6 DefaultReader "spans all folders" warning customizing while Default has * does not restrict
7 Edit / delete a role re-applies / revokes the underlying grant
8 Read-only items (mirrored DB / catalog) → Read only ReadWrite not offered
9 Enforcement on read paths ACLs apply to OPENROWSET / Spark / DFS
10 Role-name rule (letter-first, alphanumeric, ≤128) validated client + server

Loom coverage

# Status Backend
1 built ✅ GET /api/items/{type}/{id}/security-roles?list=roles → Cosmos onelake-security-roles
2 built ✅ wizard step 1 → POST {action:'create',role}
3 built ✅ wizard step 2 lists real ADLS dirs via GET /api/lakehouse/paths (Tables/ + Files/)
4 built ✅ wizard step 3 → GET /api/admin/permissions/principals (Graph) + raw-OID fallback
5 built ✅ roles named DefaultReader/DefaultReadWriter flagged isDefault, "Default" badge
6 built ✅ warning MessageBar in the roles list + inline in wizard step 2
7 built ✅ DELETE ?roleId= revokes ACLs (removeAccessControlRecursive) + deletes doc
8 built ✅ allowedPermissions(itemType) — mirrored items get ['Read'] only
9 built ✅ real grant: updateAccessControlRecursive POSIX ACLs on the Delta folders + ancestor --x traversal
10 built ✅ ROLE_NAME_RE enforced in wizard + BFF
honest-gate ⚠️ when LOOM_ONELAKE_SECURITY_ACL!=='true' or the UAMI lacks Storage Blob Data Owner → warning MessageBar naming the env var + role
built ✅ (opt-in) Fabric sync tab → POST {action:'sync-to-fabric'}PUT .../dataAccessRoles (only when LOOM_FABRIC_SECURITY_ENABLED=true and non-Gov)
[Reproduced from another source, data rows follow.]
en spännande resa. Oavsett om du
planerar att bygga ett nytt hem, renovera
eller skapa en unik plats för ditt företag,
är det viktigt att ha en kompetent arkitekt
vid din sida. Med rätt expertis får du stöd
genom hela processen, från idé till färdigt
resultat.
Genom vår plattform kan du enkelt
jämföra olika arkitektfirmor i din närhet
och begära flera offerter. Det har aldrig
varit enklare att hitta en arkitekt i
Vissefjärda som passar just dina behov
Zero ❌. The default path is 100% Azure-native (no Fabric workspace). Gov clouds (GCC-High / IL5) honest-gate the Fabric sync — the ADLS ACL path is the only one and works fully there.

Backend per control

Control Backend call
Roles list / refresh Cosmos query on onelake-security-roles (PK /itemId)
Create / update role Cosmos upsert + DataLakeDirectoryClient.updateAccessControlRecursive (per member, access + default scope) + ancestor setAccessControl for traversal
Delete role removeAccessControlRecursive + Cosmos delete
Verification view getAccessControl read-back, member OIDs matched against access-scope user entries
Member picker Microsoft Graph users/groups via /api/admin/permissions/principals
Folder/table picker listPaths on the medallion container (Tables/, Files/)
Fabric sync (opt-in) PUT https://api.fabric.microsoft.com/v1/workspaces/{ws}/items/{id}/dataAccessRoles

Per-cloud

Cloud ADLS ACL (default) Fabric sync (opt-in)
Commercial / GCC dfs.core.windows.net available with LOOM_FABRIC_SECURITY_ENABLED=true
GCC-High / IL5 dfs.core.usgovcloudapi.net honest-gated off (Fabric not authorized at boundary)

Bicep / config

  • synapse.bicep / synapse-storage-rbac.bicep: loomOnelakeSecurityEnabled → grants the Console UAMI Storage Blob Data Owner (the only built-in role with the ACL-modify superuser bit).
  • admin-plane/main.bicep: loomOnelakeSecurityEnabledLOOM_ONELAKE_SECURITY_ACL; loomFabricSecurityEnabledLOOM_FABRIC_SECURITY_ENABLED on loom-console.
  • Cosmos container onelake-security-roles (PK /itemId) created lazily by cosmos-client.ts.

Verification (acceptance)

With LOOM_ONELAKE_SECURITY_ACL=true and the UAMI holding Storage Blob Data Owner, create a role over /Tables/<t> with one member, then open the Verification view → it calls getAccessControl and reports the member OID present in the live ACL — the read-back confirms the grant is real.